* TEXT SEGMENT:
+ + + +
United States envoy Tom Barrack told the Antalya Diplomacy Forum on April 17, 2026, that the Middle East only functions under powerful leadership regimes — benevolent monarchies or monarchial republics. Everything else, he said, faded away after the Arab Spring.

This is not realism. It is a recycled failure. Barrack’s strongman doctrine has been tested with Muammar Gaddafi, Saddam Hussein, Bashar al-Assad, and Recep Tayyip Erdogan. The results are identical: corruption, mass repression, terrorism, and broken American partnerships.

In Syria today, his preference for Ahmed al-Sharaa repeats the same error with predictable consequences.

Sweida province in southern Syria provides the clearest counter-evidence. It contains 500,000 people, more than 85 percent of whom are Druze and nearly 10 percent of whom are Christian. Since the Assad regime fell, Druze forces have held de facto control. The province remains the only area consistently safe for Christians in post-Assad Syria. Its mountainous terrain has protected the Druze for centuries.

Emerging in the 10th century as a distinct faith, the Druze people faced persecution and withdrew to the highlands of Lebanon, Syria, and Israel. Ottoman rulers granted them autonomy behind natural defenses. French attempts to absorb them into an Arab framework failed. Their enduring rule of survival is straightforward: align with the strongest power, because a minority this size cannot survive backing losers. That calculation now directs them toward Israel.

In May 2025, when al-Sharaa-linked forces harassed and massacred Druze communities in southern Syria, Israel launched precision strikes near the presidential palace in Damascus. The message was unmistakable.

In Israel, Israeli-Druze citizens blocked major roads and lit bonfires demanding protection for their Syrian brethren. In Sweida, protesters displayed handmade Israeli flags — blue stripes on white with the Star of David — because commercial versions do not exist in hostile territory. These actions reflect cold strategic convergence, not sentiment.

The payoff is purely geostrategic. Sweida sits as a natural mountain barrier between Israel’s Golan Heights and Damascus. The Golan covers 1,200 square kilometers. Israel annexed it in 1981 after decades of Syrian aggression.

From 1948 to 1967, Damascus stationed 265 artillery pieces, bunkers, trenches, minefields, and snipers on the heights. On April 7, 1967, more than 300 Syrian shells hammered Kibbutz Gadot in 40 minutes. The 1973 Yom Kippur War saw Syrian forces overrun portions of the plateau before their reversal. Israeli control ended that threat.
+ + + +
* TO BE DONE: Write the next part of the opinion piece on Sweida and Syria's Druze, picking up right after its final sentence.

(Bounding box annotations)
+ + + +
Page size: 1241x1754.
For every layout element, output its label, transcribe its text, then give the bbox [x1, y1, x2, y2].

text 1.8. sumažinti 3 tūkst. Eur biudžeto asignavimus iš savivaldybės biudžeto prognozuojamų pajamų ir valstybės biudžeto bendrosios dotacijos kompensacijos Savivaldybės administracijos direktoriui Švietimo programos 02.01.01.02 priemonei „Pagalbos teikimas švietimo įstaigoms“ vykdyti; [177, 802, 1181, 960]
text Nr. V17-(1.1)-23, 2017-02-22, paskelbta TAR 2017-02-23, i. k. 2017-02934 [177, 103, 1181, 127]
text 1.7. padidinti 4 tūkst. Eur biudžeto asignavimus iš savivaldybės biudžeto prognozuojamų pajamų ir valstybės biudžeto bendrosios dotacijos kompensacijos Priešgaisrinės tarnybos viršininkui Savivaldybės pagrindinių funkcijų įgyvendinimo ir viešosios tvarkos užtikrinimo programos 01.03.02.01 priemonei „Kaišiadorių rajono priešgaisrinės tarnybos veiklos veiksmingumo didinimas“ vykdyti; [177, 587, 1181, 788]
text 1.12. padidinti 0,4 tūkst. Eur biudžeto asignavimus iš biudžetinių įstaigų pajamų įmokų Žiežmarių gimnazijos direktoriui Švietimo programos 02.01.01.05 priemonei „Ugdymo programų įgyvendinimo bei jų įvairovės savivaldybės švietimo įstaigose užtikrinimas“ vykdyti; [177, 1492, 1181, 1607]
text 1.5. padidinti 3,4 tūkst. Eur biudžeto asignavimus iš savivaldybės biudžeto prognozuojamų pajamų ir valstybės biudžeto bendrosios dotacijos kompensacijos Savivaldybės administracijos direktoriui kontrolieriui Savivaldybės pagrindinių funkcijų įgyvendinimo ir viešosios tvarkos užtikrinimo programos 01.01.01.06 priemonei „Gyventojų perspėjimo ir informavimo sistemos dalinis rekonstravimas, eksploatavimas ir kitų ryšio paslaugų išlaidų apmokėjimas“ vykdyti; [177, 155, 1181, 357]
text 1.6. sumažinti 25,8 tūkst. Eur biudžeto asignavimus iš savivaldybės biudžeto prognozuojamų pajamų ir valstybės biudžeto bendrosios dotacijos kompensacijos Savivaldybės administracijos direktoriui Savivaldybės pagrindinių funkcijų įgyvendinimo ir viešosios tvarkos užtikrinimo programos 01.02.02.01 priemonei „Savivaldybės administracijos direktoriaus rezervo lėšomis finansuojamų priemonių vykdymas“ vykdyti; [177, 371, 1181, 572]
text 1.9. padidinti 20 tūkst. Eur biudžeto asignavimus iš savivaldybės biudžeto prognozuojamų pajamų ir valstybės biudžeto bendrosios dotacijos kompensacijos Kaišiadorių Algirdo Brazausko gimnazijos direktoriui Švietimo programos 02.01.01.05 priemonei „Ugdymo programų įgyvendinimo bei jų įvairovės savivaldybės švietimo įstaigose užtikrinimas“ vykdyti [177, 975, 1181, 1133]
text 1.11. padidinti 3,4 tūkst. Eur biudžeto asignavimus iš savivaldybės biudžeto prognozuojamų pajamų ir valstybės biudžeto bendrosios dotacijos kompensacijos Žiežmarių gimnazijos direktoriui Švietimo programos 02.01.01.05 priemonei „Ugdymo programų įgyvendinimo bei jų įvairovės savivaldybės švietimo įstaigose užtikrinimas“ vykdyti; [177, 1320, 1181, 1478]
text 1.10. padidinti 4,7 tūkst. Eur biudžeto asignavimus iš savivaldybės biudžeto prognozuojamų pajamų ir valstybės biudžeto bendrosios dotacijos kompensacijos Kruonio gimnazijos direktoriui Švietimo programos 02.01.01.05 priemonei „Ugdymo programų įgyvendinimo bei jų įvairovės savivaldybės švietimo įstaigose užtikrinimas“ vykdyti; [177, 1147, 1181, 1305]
+ + + +
* EXERCISE ANSWER:
The Golan now faces outward. No Syrian villages endure shelling in return. Retention of the Golan is a non-negotiable security reality.

Indeed, a formal Druze national autonomous entity in Sweida — independent or modeled on the Kurdish Regional Government in northern Iraq alongside a special arrangement with the State of Israel — creates an avant-garde buffer zone to protect our northeastern flank for generations. It blocks any Iranian or proxy land corridor through southern Syria and allows the Druze people to achieve a dream that dates back to the Israeli Mossad ‘Periphery Doctrine’ era. It enables the realistic path forward: Israel retains the Golan while a post-Assad Syria normalizes relations under the Abraham Accords.

Trade integration follows the proven pattern. Israel-United Arab Emirates bilateral trade already surpassed $3 billion per year by 2024 and expanded by more than 15 percent in 2025. Extending this model northward anchors Damascus in a moderate regional bloc and contains Tehran without exposing Israel’s northern border to Islamist volatility.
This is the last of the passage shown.